Le uccisioni sono state accompagnate anche da altre atrocità, tra cui 64 stupri, tra cui quello di una 13enne violentata in gruppo fino alla morte. 56 persone sono state dichiarate scomparse, 74 sequestrate e circa 80mila sono state costrette a fuggire dalle loro case.

I responsabili sono membri del Movimento di liberazione del popolo sudanese/esercito – in opposizione (Splm/a-Io), in parte fedeli al primo vicepresidente Rieck Machar, le forze di difesa del popolo del Sud Sudan (Sspdf), che fanno capo al presidente Salva Kiir, e le “rispettive milizie affiliate”.
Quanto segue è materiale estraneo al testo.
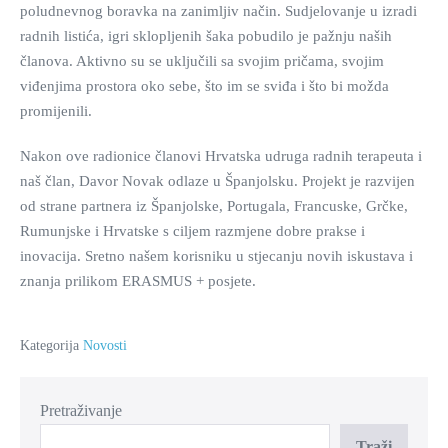
poludnevnog boravka na zanimljiv način. Sudjelovanje u izradi
radnih listića, igri sklopljenih šaka pobudilo je pažnju naših
članova. Aktivno su se uključili sa svojim pričama, svojim
viđenjima prostora oko sebe, što im se sviđa i što bi možda
promijenili.
Nakon ove radionice članovi Hrvatska udruga radnih terapeuta i
naš član, Davor Novak odlaze u Španjolsku. Projekt je razvijen
od strane partnera iz Španjolske, Portugala, Francuske, Grčke,
Rumunjske i Hrvatske s ciljem razmjene dobre prakse i
inovacija. Sretno našem korisniku u stjecanju novih iskustava i
znanja prilikom ERASMUS + posjete.
Kategorija
Novosti
Pretraživanje
Traži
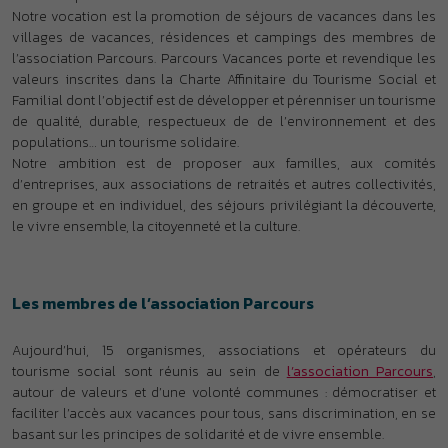
Notre vocation est la promotion de séjours de vacances dans les
villages de vacances, résidences et campings des membres de
l’association Parcours. Parcours Vacances porte et revendique les
valeurs inscrites dans la Charte Affinitaire du Tourisme Social et
Familial dont l’objectif est de développer et pérenniser un tourisme
de qualité, durable, respectueux de de l’environnement et des
populations… un tourisme solidaire.
Notre ambition est de proposer aux familles, aux comités
d’entreprises, aux associations de retraités et autres collectivités,
en groupe et en individuel, des séjours privilégiant la découverte,
le vivre ensemble, la citoyenneté et la culture.
Les membres de l’association Parcours
Aujourd’hui, 15 organismes, associations et opérateurs du
tourisme social sont réunis au sein de
l’association Parcours
,
autour de valeurs et d’une volonté communes : démocratiser et
faciliter l’accès aux vacances pour tous, sans discrimination, en se
basant sur les principes de solidarité et de vivre ensemble.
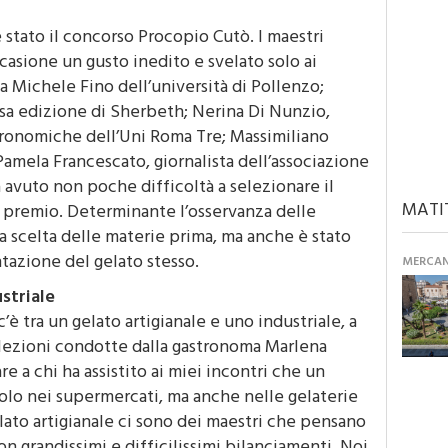
stato il concorso Procopio Cutò. I maestri
casione un gusto inedito e svelato solo ai
 Michele Fino dell’università di Pollenzo;
rsa edizione di Sherbeth; Nerina Di Nunzio,
tronomiche dell’Uni Roma Tre; Massimiliano
Pamela Francescato, giornalista dell’associazione
ha avuto non poche difficoltà a selezionare il
MATI
il premio. Determinante l’osservanza delle
a scelta delle materie prima, ma anche è stato
ntazione del gelato stesso.
MERCANT
striale
è tra un gelato artigianale e uno industriale, a
lezioni condotte dalla gastronoma Marlena
 a chi ha assistito ai miei incontri che un
solo nei supermercati, ma anche nelle gelaterie
elato artigianale ci sono dei maestri che pensano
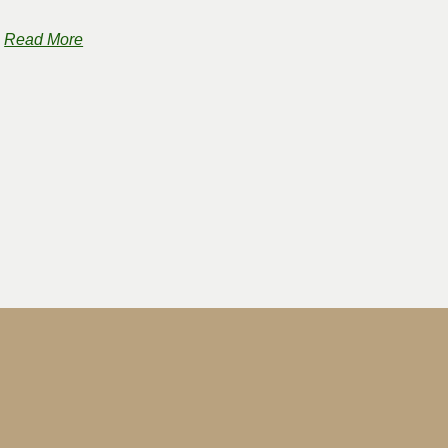
Read More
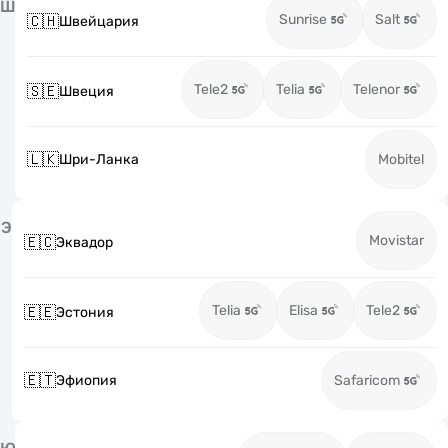
Ш
Sunrise
Salt
🇨🇭
Швейцария
Tele2
Telia
Telenor
🇸🇪
Швеция
🇱🇰
Шри-Ланка
Mobitel
Э
Movistar
🇪🇨
Эквадор
Telia
Elisa
Tele2
🇪🇪
Эстония
🇪🇹
Эфиопия
Safaricom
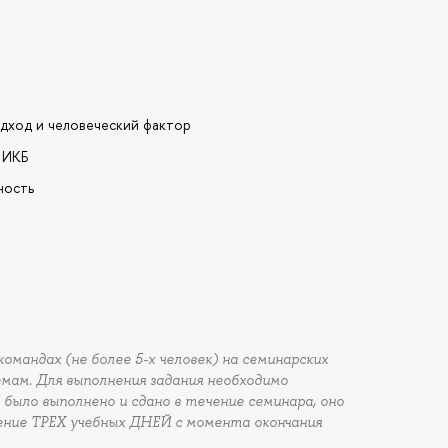
я
дход и человеческий фактор
 ИКБ
ность
омандах (не более 5-х человек) на семинарских
ам. Для выполнения задания необходимо
 было выполнено и сдано в течение семинара, оно
ние ТРЕХ учебных ДНЕЙ с момента окончания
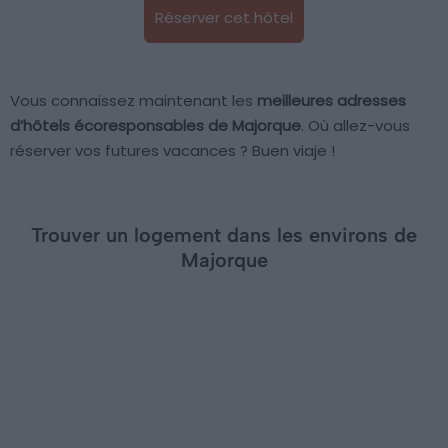
Réserver cet hôtel
Vous connaissez maintenant les
meilleures adresses
d’hôtels écoresponsables de Majorque
. Où allez-vous
réserver vos futures vacances ? Buen viaje !
Trouver un logement dans les environs de
Majorque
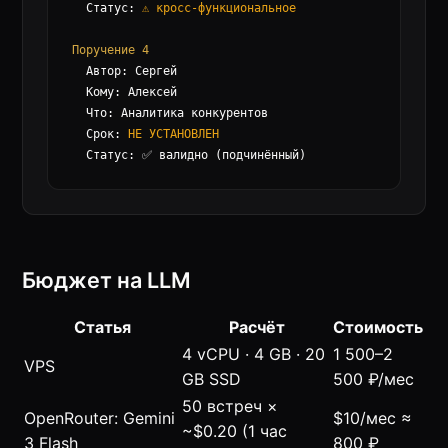
  Статус: 
⚠️ кросс-функциональное
Поручение 4
  Автор: Сергей

  Кому: Алексей

  Что: Аналитика конкурентов

  Срок: 
НЕ УСТАНОВЛЕН
Бюджет на
LLM
Статья
Расчёт
Стоимость
4 vCPU · 4 GB · 20
1 500–2
VPS
GB SSD
500 ₽/мес
50 встреч ×
OpenRouter: Gemini
$10/мес ≈
~$0.20 (1 час
3 Flash
800 ₽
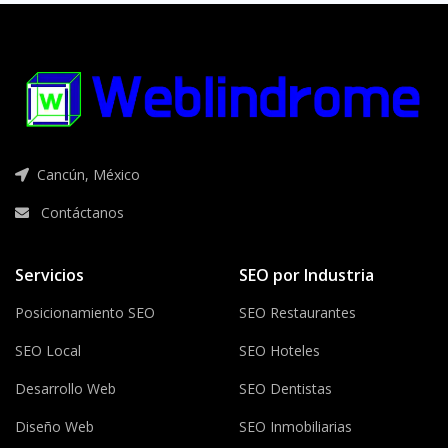
Cancún, México
Contáctanos
Servicios
SEO por Industria
Posicionamiento SEO
SEO Restaurantes
SEO Local
SEO Hoteles
Desarrollo Web
SEO Dentistas
Diseño Web
SEO Inmobiliarias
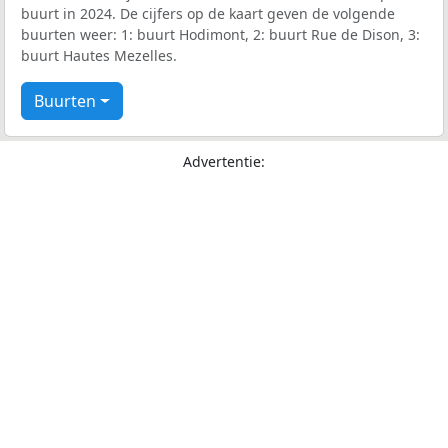
buurt in 2024. De cijfers op de kaart geven de volgende
buurten weer: 1: buurt Hodimont, 2: buurt Rue de Dison, 3:
buurt Hautes Mezelles.
Buurten
Advertentie:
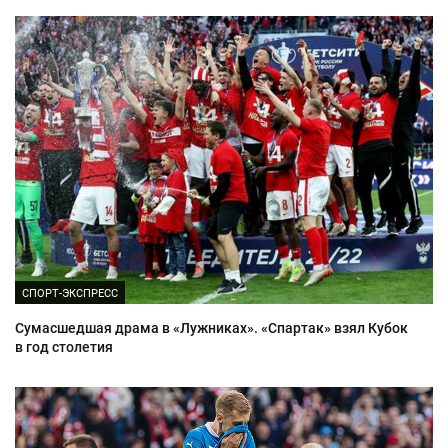
СПОРТ-ЭКСПРЕСС
Сумасшедшая драма в «Лужниках». «Спартак» взял Кубок
в год столетия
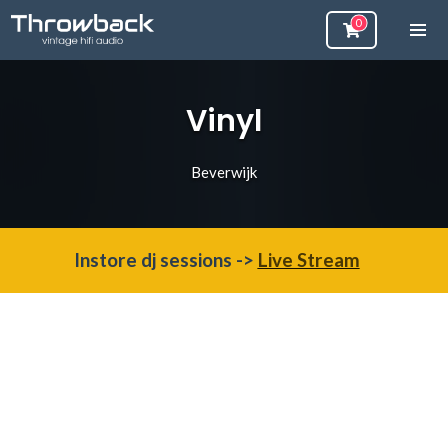
Vinyl
Beverwijk
Instore dj sessions ->
Live Stream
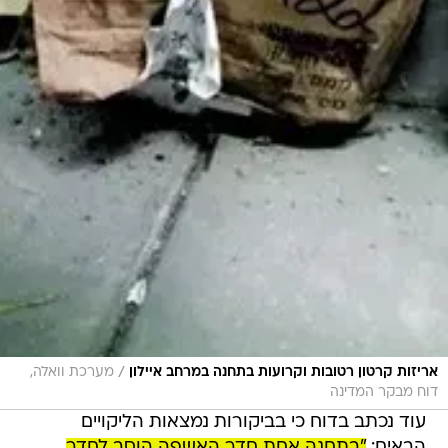
/
אריזות קרטון רטובות וקרועות בתחנה במרחב איילון
מערכת וואלה,
דוח מבקר המדינה
עוד נכתב בדוח כי בביקורות נמצאות הליקויים
הבאים:
"בתחנה אחת חדר האשפה הוסב לחדר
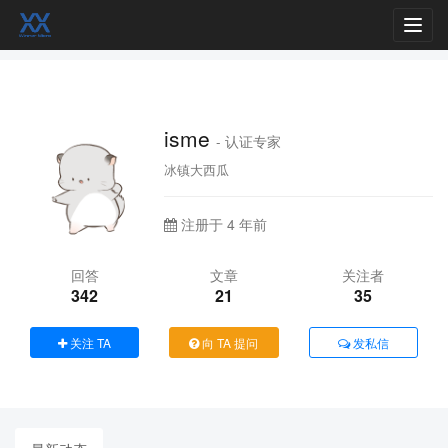
Toggl
navig
isme
- 认证专家
冰镇大西瓜
注册于 4 年前
回答
文章
关注者
342
21
35
关注 TA
向 TA 提问
发私信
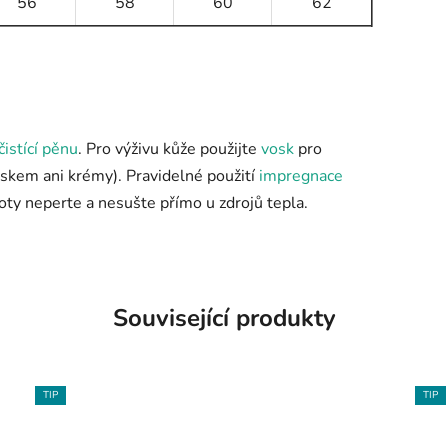
56
58
60
62
čistící pěnu
. Pro výživu kůže použijte
vosk
pro
skem ani krémy). Pravidelné použití
impregnace
 Boty neperte a nesušte přímo u zdrojů tepla.
Související produkty
TIP
TIP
La contea di Tambura è controllata dall’Splm-Io secondo i termini di un accordo di pace del 2018 che ha fermato oltre 5 anni di guerra civile. La violenza è scoppiata dopo che le truppe di entrambe le parti, che si stavano addestrando congiuntamente per il reinserimento nell’esercito nazionale, sono entrate in disaccordo e hanno imbracciato le armi.

Il rapporto arriva sulla scia di un avvertimento delle Nazioni Unite, il mese scorso, secondo cui il paese rischia un ritorno alla guerra, con attacchi di violenza interetnica e lotte politiche interne che minacciavano di annullare anche i limitati progressi compiuti nell’attuazione del processo di pace. E questo mentre due terzi della popolazione è a rischio fame.